E delle figure sportive, replicanti gesti primordiali, che Affinati aveva rintracciato come costanti di De Angelis, che ne è? Che ne è di ciò che adesso si chiama «vortice da stadio» (Nessuno riposa)? «Ecco l’acrobata della notte, il corpo / senza nulla, un’incisione / nell’aria, un puro scoccare / di fosfori: gettò il suo smeraldo / all’ultima fortuna, si avvicinò ai sepolti, / indicò a ciascuno la strada. La terra appartiene / a chi l’ha abbandonata », dice una delle poesie che si chiudono come fossero epigrammi pronti a utilizzare frasi antiche in una chiave che le rovescia in verità; e anche: «la bella epopea, il peso mortale di un pallone » (Vicina all’anima), senza poter capire «se l’incrocio dei pali / è legno o leggenda» (Non ho saputo); o «due centimetri, tra il corpo e l’asticella, / che dà luce a ogni applauso» (L’infinito appare).
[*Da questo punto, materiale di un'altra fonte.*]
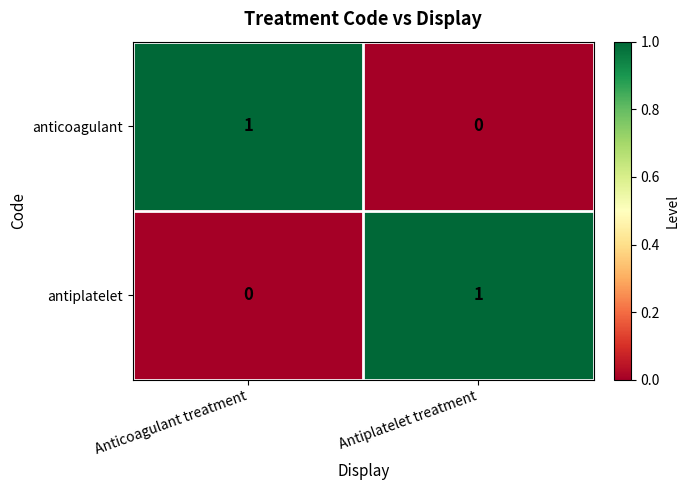

Rank the series at Anticoagulant treatment from lowest to highest value.

antiplatelet, anticoagulant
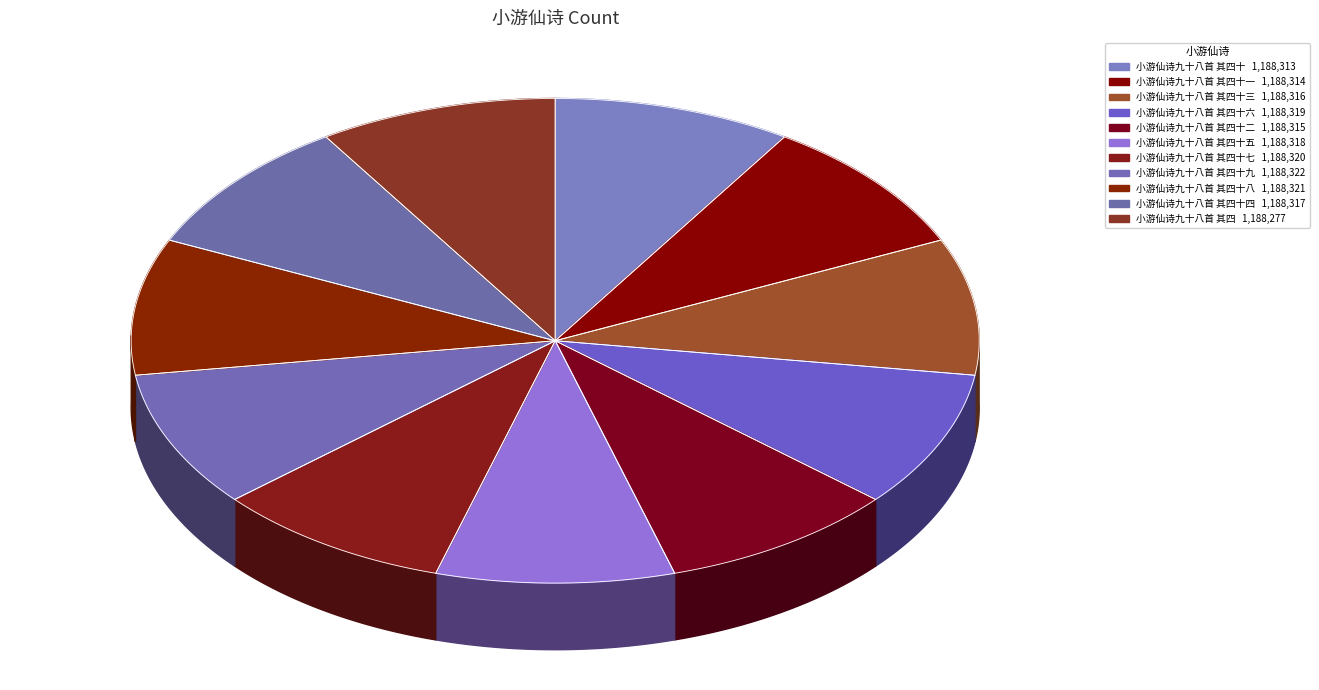

The 小游仙诗九十八首 其四十五 slice represents 20% of the pie. True or false?

False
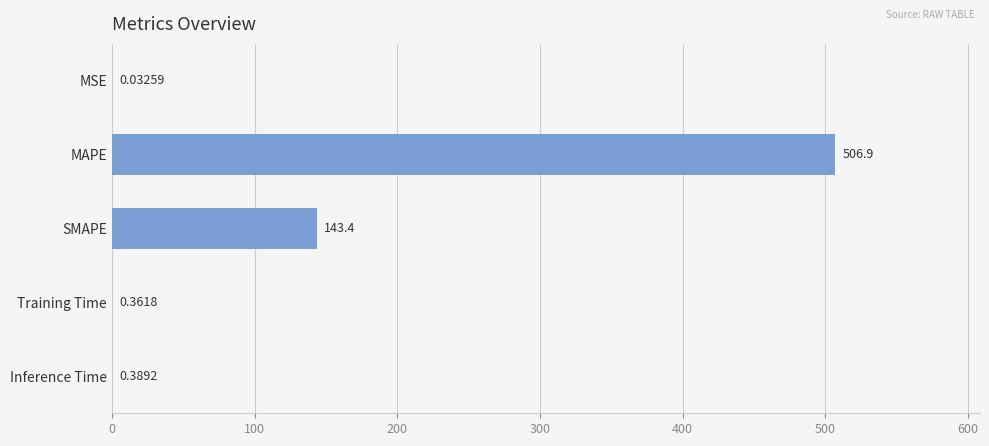

What is the change in value from MAPE to SMAPE?

-363.5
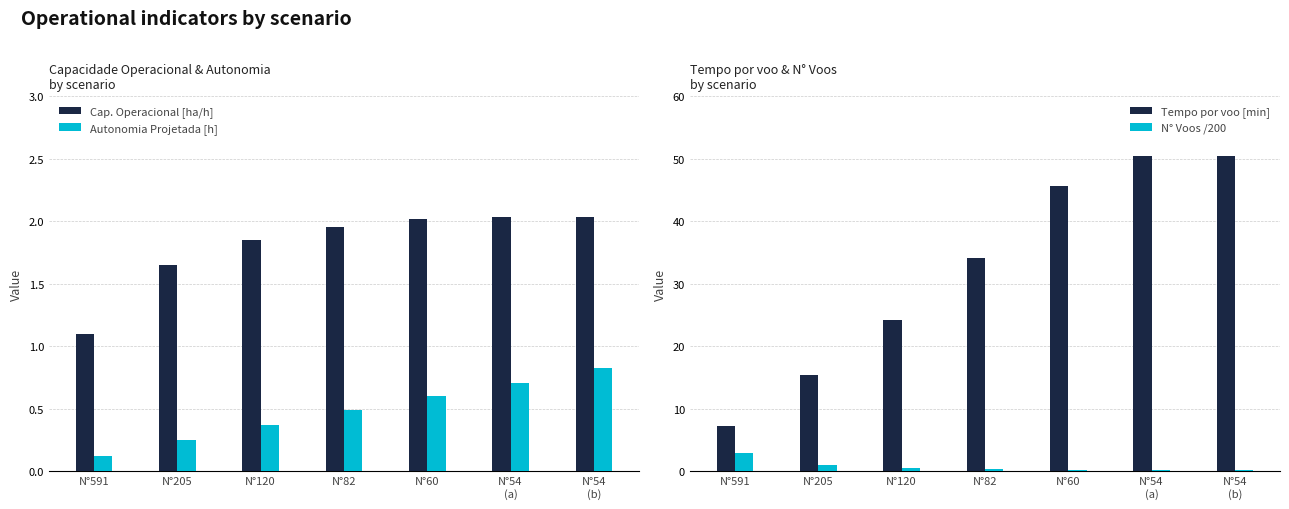

Reading left to right, transcribe all the data shown in this chart.

Cap. Operacional [ha/h]: N°591=1.1	N°205=1.6	N°120=1.8	N°82=2.0	N°60=2.0	N°54
(a)=2.0	N°54
(b)=2.0
Autonomia Projetada [h]: N°591=0.1	N°205=0.2	N°120=0.4	N°82=0.5	N°60=0.6	N°54
(a)=0.7	N°54
(b)=0.8
Tempo por voo [min]: N°591=7.3	N°205=15.4	N°120=24.2	N°82=34.1	N°60=45.7	N°54
(a)=50.4	N°54
(b)=50.4
N° Voos /200: N°591=3.0	N°205=1.0	N°120=0.6	N°82=0.4	N°60=0.3	N°54
(a)=0.3	N°54
(b)=0.3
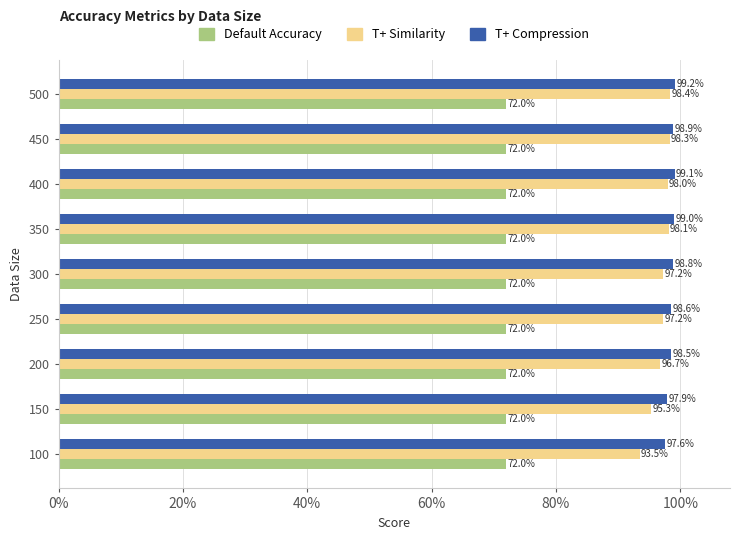

What are all the series names shown in the legend?

Default Accuracy, T+ Similarity, T+ Compression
Nell’elenco dei poeti cari manca Rimbaud, e un motivo ci sarà. La visionarietà della quale possono essere indiziati alcuni tratti di De Angelis è, contrariamente a ogni apparenza, una visionarietà controllata e dentro il tempo: e ciò, con il tacere su Rimbaud, spiega anche la scelta di Baudelaire. Così la coppia Thomas-Celan dice forse dell’enigmaticità tipica di De Angelis: non tanto, si badi, che le sue poesie siano enigmatiche e non di rado di arduo accesso; ma che l’enigma è il suo modo di rapportarsi alla realtà delle cose e alla realtà della poesia, perché «tutto / è consegnato / all’evidenza della fine » (È tardi), ed enigma solo (si chiama in vari modi; per esempio in 19 marzo: «oscure severità» o «innocenze sibilline») è ciò che sta di fronte a quell’unica e certa evidenza, anche quando sembra che possa aprirsi uno squarcio («tutti / gli incubi, per un intero pomeriggio, / mi lasciarono, Scala F; «e ogni cosa per noi sembra creata», Via Selvanesco, ancora). Così da questa poesia affiorano cose chiare e Ädolorosamente familiari, ma avvolte nel buio e rese stranite. Ogni cosa è un enigma che reca in sé l’enigma di tutte le cose, e c’è l’enigma degli enigmi, infine, e come sempre: «l’unica data che mi osserva e mi aspetta, / l’unica data » (È entrato qui); ovvero: «nessuno sapeva se la vita era immensa / oppure niente» (L’amore era).